* GOAL OF THE EXERCISE
Since the copy must hold text only, transcribe the data below exactly and omit the images.

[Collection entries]
= = = = = = =

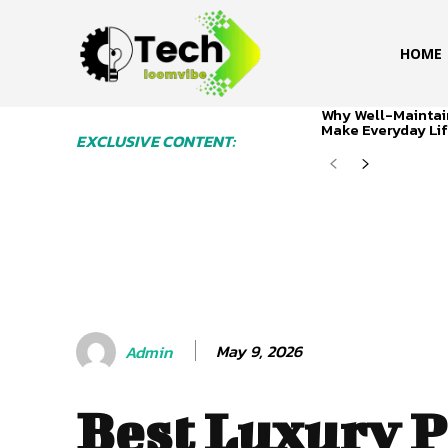
HOME
Why Well-Maintai
Make Everyday Lif
EXCLUSIVE CONTENT:
May 9, 2026
Admin
Best Luxury P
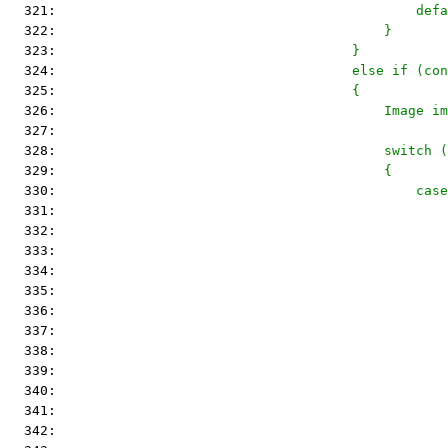
  321: 
                                            defa
  322: 
                                        }
  323: 
                                    }
  324: 
                                    else if (con
  325: 
                                    {
  326: 
                                        Image im
  327: 
  328: 
                                        switch (
  329: 
                                        {
  330: 
                                            case
  331: 
                                                
  332: 
                                                
  333: 
                                                
  334: 
  335: 
                                                
  336: 
                                                
  337: 
                                                
  338: 
                                                
  339: 
                                                
  340: 
                                                
  341: 
                                                
  342: 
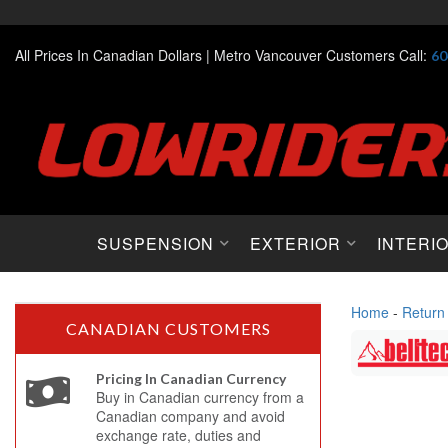
All Prices In Canadian Dollars |
Metro Vancouver Customers Call:
60
SUSPENSION
EXTERIOR
INTERI
Home
-
Return
CANADIAN CUSTOMERS
Pricing In Canadian Currency
Buy in Canadian currency from a
Canadian company and avoid
exchange rate, duties and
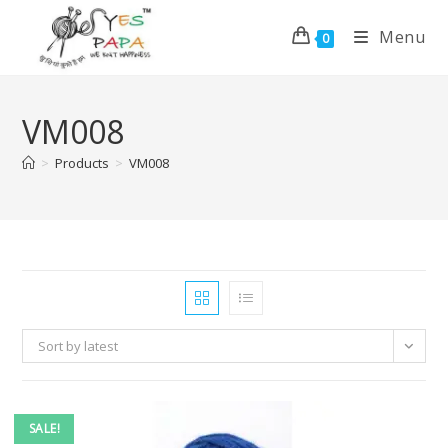
Menu
0
VM008
>
Products
>
VM008
Sort by latest
SALE!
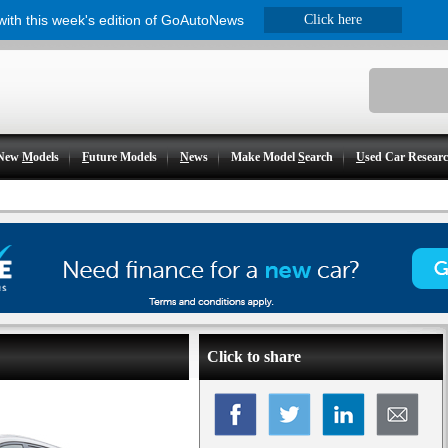
 with this week's edition of GoAutoNews
Click here
New
M
odels
F
uture Models
N
ews
Make Model
S
earch
U
sed Car Resear
Click to share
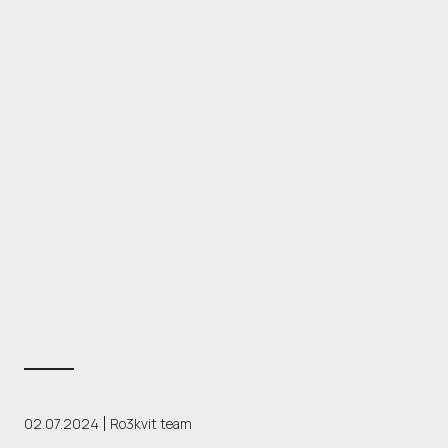
02.07.2024
Ro3kvit team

= = = = = = =

* RESPONSE
HOME
Why Well-Maintai
Make Everyday Lif
EXCLUSIVE CONTENT:
May 9, 2026
Admin
Best Luxury P
  321: 
                                            defa
  322: 
                                        }
  323: 
                                    }
  324: 
                                    else if (con
  325: 
                                    {
  326: 
                                        Image im
  327: 
  328: 
                                        switch (
  329: 
                                        {
  330: 
                                            case
  331: 
                                                
  332: 
                                                
  333: 
                                                
  334: 
  335: 
                                                
  336: 
                                                
  337: 
                                                
  338: 
                                                
  339: 
                                                
  340: 
                                                
  341: 
                                                
  342: 
All Prices In Canadian Dollars |
Metro Vancouver Customers Call:
60
SUSPENSION
EXTERIOR
INTERI
Home
-
Return
CANADIAN CUSTOMERS
Pricing In Canadian Currency
Buy in Canadian currency from a
Canadian company and avoid
exchange rate, duties and
Menu
0
VM008
>
Products
>
VM008
Sort by latest
SALE!
 with this week's edition of GoAutoNews
Click here
New
M
odels
F
uture Models
N
ews
Make Model
S
earch
U
sed Car Resear
Click to share
02.07.2024
Ro3kvit team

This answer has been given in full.